▶ Your objective
Answer these questions using the passage on subtitling.
(a) What length limit for subtitles does the rule commonly applied in Europe set?
(b) According to the Swedish finding Gottlieb cites, how long did average television viewers need to read a two-liner of some 60-70 characters?
(c) Which kind of program was subtitling originally mainly associated with?

▶ Excerpted passage
The difficulty can be even greater in scenes with a narrative commentary (2), which is common in introductory passages or for transitions from one sequence of a film to another. In such cases, the lengthy subtitles required may clog up the screen and viewers have to choose between reading and watching.

There are thus good reasons to consider that subtitles unavoidably disrupt or even halt the process of image reading.

However, this straightforward point is given little attention in theoretical accounts of subtitling. This may be partly due to the fact that subtitling was originally mainly associated with TV programs (see Gambier, 1993: 275), where disruption of the image is not as important as in cinema and viewers have grown to accept partial or complete loss of image as the price to pay for receiving the information crammed into subtitles.

One result of this flawed approach to subtitling is that the reading speed of viewers has been taken as a yardstick for the maximum number of words in writing subtitles. In the following section, I will discuss some difficulties which current theories of subtitling face in terms of their accounts of viewers' reading speed.


Reading speed: tasks for viewers

A rule commonly applied in Europe is that subtitles should consists of at most two lines of 35 characters each (70 characters in all), with viewers required to read the text within a limited time directly related to the duration of dialogues. The assumption is thus that the reading speed of viewers will determine whether or not they keep up with the flow of subtitles.

So far, few researchers have tried to come up with a reliable measure of the reading speed of typical viewers of subtitled programs. Gottlieb cites (1993: 164) a Swedish finding, dating back to early seventies, that average television viewers needed 5-6 seconds to read a two-liner of some 60-70 characters. He goes on to quote a mid-eighties Belgian study that suggested faster reading. These findings call for some caution, since a number of variables may lead studies of this kind to different conclusions.

In the first place, the media for which the subtitles are written can have a significant impact on viewers' reading speed. Logically, TV subtitles can be read faster than film subtitles, reflecting different levels of visual density.

In a TV interview, the visual components gradually lose informational relevance as we become acquainted with the participants (interviewer and the interviewee) and the location. We no longer need to pay much attention to the image since we already have it in our mind. Visual attention can thus shift away from image reading to focus on reading the subtitles. In film, in contrast, each shot provides new information, and attention to subtitles disrupts or halts the process of deciphering this information, which can thus be neglected.

▶ Data rows
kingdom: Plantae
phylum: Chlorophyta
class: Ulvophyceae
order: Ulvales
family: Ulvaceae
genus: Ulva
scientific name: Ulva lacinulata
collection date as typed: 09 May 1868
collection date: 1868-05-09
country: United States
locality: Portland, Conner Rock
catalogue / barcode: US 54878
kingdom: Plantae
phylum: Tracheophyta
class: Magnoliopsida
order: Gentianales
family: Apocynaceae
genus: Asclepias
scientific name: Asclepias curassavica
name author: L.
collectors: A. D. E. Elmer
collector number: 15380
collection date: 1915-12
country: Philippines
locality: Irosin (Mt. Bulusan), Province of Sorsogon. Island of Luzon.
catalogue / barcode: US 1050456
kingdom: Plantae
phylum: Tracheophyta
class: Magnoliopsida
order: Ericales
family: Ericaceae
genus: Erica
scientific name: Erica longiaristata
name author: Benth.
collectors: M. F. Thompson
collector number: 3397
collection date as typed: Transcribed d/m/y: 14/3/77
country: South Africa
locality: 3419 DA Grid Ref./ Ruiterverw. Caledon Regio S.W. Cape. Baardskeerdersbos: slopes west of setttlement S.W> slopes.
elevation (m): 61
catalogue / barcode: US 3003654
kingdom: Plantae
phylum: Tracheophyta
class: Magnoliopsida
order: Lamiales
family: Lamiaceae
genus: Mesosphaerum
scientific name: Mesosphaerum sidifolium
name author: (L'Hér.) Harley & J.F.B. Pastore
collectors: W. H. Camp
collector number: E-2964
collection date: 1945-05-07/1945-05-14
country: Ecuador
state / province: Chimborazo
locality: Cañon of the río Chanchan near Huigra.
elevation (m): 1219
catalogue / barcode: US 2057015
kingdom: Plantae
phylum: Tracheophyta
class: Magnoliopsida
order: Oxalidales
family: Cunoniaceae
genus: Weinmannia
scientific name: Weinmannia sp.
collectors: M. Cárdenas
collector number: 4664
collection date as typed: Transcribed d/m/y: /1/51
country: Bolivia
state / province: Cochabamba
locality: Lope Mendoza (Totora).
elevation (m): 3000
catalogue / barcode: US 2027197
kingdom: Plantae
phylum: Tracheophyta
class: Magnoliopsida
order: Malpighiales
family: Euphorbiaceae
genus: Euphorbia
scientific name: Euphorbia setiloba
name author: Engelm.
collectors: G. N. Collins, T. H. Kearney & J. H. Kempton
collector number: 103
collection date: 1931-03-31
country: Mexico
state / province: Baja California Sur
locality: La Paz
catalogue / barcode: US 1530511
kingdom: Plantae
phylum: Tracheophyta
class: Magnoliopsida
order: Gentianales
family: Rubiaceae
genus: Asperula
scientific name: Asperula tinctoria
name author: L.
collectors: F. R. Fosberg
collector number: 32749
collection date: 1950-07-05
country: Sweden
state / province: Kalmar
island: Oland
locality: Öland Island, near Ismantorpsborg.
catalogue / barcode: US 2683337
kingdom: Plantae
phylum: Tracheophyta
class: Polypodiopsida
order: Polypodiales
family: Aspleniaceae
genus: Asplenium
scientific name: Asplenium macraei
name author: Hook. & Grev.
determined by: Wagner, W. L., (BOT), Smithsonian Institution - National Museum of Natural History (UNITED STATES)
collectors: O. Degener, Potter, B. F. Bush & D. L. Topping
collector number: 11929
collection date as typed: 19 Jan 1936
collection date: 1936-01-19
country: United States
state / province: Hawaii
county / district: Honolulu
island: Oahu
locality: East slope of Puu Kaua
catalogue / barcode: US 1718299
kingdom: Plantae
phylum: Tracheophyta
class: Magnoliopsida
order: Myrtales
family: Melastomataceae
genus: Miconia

▶ Expected answer
(a) At most two lines of 35 characters each, or 70 characters in all.
(b) 5-6 seconds.
(c) TV programs.